鬼に金棒、CBにSBとSFの選択肢とHYPER VTECと攻めたカラーリングとアップデートされ続けるスタイリングと環境諸規制対策と安全性向上アイテム……(長い)。

そんな魅力だらけのモデルがファンの熱い支持を得ないわけがございません。

251~400㏄クラスにおけるセールス記録では2002年から2017年まで破竹の16連覇を記録(二輪車新聞調べ)! 霊長類最強の女性、吉田沙保里選手の女子レスリング世界大会16連覇と並ぶ偉業です!?

もちろんその前後、現在に至るまで4位以下に落ちたことがないという圧倒的な強者ぶり。

まさしくバイク界の“英雄”と言って過言ではない奇跡的なバイクでしょう。

英雄イラスト

●毎度お世話になっている「いらすとや」さんで“英雄”を検索してみると、このヘラクレスと勝海舟の顔イラストしか出てこない……。いや、それだけなんですけれど

 

♪サ・ヨ・ナ・ラは別れのぉ、言葉じゃなくてぇ〜っ

……とはいえ、直近数年間の販売台数は2000台前後/1年で推移、年間2万台レベルで売れていた1990年代中盤とは文字通りケタが違います

大量生産でコストの分散が可能な世界戦略車という背景を持たない、ほぼほぼ国内専用車両であるCB400SF/SBにとって、FI化、ABS標準装備化、ETC車載器導入ほかの改良&改善は販売価格の上昇に直結するもの。

CB400最新カタログ

●写真は現行モデルのカタログより。販売比率を反映して、もはやスーパーフォアよりスーパーボルドールのほうが偉そうですね(笑)。2008年モデルのPGM-FI化と同時にSpecⅢから進化したHYPER VTEC Revoは、実に14年間CB400シリーズの屋台骨を支え続けました。2017年の10月からは環境諸規制をクリアしつつ53馬力から56馬力へ最高出力をアップし、吹け上がりがさらにシャープなものに! 開発陣の執念すら感じます……

 

消費税率のアップも重なり、気が付けば新車のメーカー希望小売価格はスーパーボルドールで100万円台に突入……。

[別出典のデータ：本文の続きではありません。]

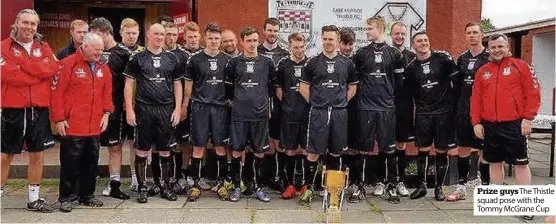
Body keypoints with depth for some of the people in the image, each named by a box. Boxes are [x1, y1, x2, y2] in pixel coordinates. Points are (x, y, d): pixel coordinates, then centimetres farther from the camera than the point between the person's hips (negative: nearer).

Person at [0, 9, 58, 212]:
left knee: (37, 154, 10)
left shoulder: (44, 47, 9)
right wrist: (39, 74, -9)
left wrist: (22, 63, -13)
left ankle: (34, 199, 21)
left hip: (39, 109, 4)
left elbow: (52, 69, -9)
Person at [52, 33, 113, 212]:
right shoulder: (68, 64, -9)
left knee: (91, 162, 14)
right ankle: (66, 198, 16)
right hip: (72, 126, -6)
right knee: (70, 163, 3)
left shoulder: (103, 68, 10)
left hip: (95, 126, 6)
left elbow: (107, 92, 15)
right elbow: (57, 93, -11)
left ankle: (87, 195, 26)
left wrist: (106, 113, 5)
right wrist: (59, 118, -12)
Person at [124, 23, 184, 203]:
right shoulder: (138, 58, 2)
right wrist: (129, 110, -6)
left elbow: (177, 85, 10)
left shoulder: (171, 58, 9)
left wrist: (177, 109, 2)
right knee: (142, 150, 3)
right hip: (143, 109, -2)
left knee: (165, 151, 7)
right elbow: (129, 84, 1)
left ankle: (164, 186, 19)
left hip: (166, 110, 2)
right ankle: (142, 188, 14)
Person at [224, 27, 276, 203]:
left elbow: (272, 86, 15)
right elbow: (228, 87, 12)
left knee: (259, 152, 5)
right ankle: (236, 187, 14)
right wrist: (238, 101, 12)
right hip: (239, 114, 0)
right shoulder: (234, 63, 4)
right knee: (236, 151, 1)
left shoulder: (267, 63, 5)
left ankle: (258, 187, 18)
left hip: (260, 114, 1)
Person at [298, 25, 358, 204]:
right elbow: (303, 87, 6)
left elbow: (352, 87, 15)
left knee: (335, 153, 10)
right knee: (313, 153, -4)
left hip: (339, 113, 2)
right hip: (318, 113, -2)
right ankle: (308, 187, 6)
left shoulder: (347, 63, 8)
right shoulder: (313, 63, 4)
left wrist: (342, 102, 5)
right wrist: (314, 102, 0)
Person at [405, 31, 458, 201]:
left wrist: (453, 103, 0)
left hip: (444, 112, -1)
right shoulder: (411, 67, 6)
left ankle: (439, 187, 16)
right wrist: (420, 104, 7)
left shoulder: (442, 58, -1)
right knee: (423, 150, 3)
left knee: (442, 151, 4)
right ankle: (422, 186, 17)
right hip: (423, 114, 2)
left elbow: (456, 80, 1)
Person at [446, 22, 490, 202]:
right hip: (463, 111, 5)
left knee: (484, 150, 3)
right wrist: (454, 107, 8)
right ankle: (461, 187, 19)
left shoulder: (489, 57, -4)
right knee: (462, 149, 9)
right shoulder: (462, 58, 11)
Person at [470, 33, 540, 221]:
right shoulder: (482, 71, 11)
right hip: (489, 126, 4)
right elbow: (476, 98, 10)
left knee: (520, 163, 1)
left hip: (514, 124, -4)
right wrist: (476, 122, 2)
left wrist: (527, 118, -11)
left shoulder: (520, 66, 0)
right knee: (495, 162, 12)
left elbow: (533, 93, -5)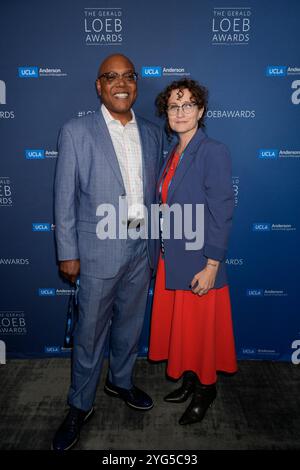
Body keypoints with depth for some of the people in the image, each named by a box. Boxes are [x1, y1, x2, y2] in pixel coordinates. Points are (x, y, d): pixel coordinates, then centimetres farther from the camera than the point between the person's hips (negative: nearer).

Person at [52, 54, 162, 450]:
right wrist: (68, 253, -7)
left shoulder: (152, 134, 7)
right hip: (99, 249, -4)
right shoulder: (76, 132, -6)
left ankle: (121, 381, 43)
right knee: (90, 332, 7)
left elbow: (154, 192, 11)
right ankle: (80, 406, 29)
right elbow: (65, 197, -6)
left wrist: (154, 243, 11)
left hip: (140, 246, 4)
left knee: (130, 324, 19)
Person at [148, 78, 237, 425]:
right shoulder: (173, 154, 9)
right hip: (171, 259, 7)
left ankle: (205, 390, 33)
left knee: (200, 328, 9)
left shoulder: (213, 152, -14)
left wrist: (211, 267, -19)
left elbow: (221, 213, -17)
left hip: (198, 262, -7)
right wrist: (165, 253, 11)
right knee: (177, 324, 19)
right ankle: (188, 380, 41)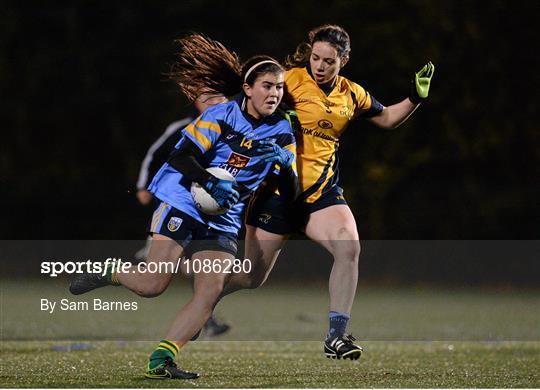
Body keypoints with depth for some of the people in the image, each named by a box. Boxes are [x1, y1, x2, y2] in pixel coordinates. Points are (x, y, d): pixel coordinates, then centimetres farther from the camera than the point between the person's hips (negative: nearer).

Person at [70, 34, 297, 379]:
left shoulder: (282, 133, 5)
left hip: (225, 219, 5)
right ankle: (106, 274, 18)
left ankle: (161, 361, -10)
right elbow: (181, 157, -14)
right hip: (183, 204, -5)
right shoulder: (221, 116, -9)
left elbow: (290, 194, 1)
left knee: (211, 293, -13)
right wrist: (212, 183, -28)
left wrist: (284, 163, -18)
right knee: (152, 285, -13)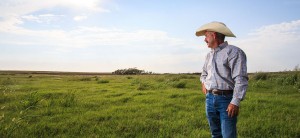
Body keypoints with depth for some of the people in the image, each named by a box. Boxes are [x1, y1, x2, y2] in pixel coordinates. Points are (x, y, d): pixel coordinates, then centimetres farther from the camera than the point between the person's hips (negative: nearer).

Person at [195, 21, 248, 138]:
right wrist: (204, 82, 12)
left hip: (227, 99, -7)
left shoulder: (233, 52, -9)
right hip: (210, 98, 7)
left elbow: (241, 79, -16)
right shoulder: (209, 55, 16)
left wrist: (235, 102, -22)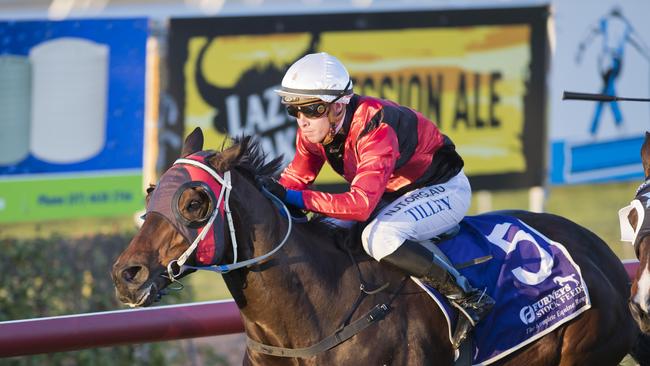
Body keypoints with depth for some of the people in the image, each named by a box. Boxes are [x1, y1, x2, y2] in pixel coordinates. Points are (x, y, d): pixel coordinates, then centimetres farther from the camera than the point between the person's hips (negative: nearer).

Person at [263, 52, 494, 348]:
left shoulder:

高校生が夏休みに必死こいてアルバイトをすればどうこうなるという金額ではなくなりました。

それでも!内容を考えると超絶ハイパー大バーゲンセール価格である、ということはひと言申し添えておきます。

現行モデルカタログ

●明るいLEDヘッドライトも、便利なギヤポジションインジケーターも、握りやすくリヤシートへのバッグ積載時にも邪魔しないグラブバーも、使いやすいヘルメットホルダーも、何かと助かるシート下収納スペースも、メンテナンス性に優れるL字型エアバルブも全部アリ。……あ、スーパーボルドールにはスポーツグリップヒーターとETC2.0車載器まで標準装備です(笑)。いやはや、本当に全身スキがありません

 

かくいうCB400SF/SBは今年の10月分を持って生産を終了することが、すでに確定。残念ながら復活の可能性は宝くじで2等を当てるより低いでしょう。

現在、オーナーであらせられる方は、ぜひ大切にかつガンガン使いまくり、将来の“走る文化遺産”を後世に残していってくださいね~。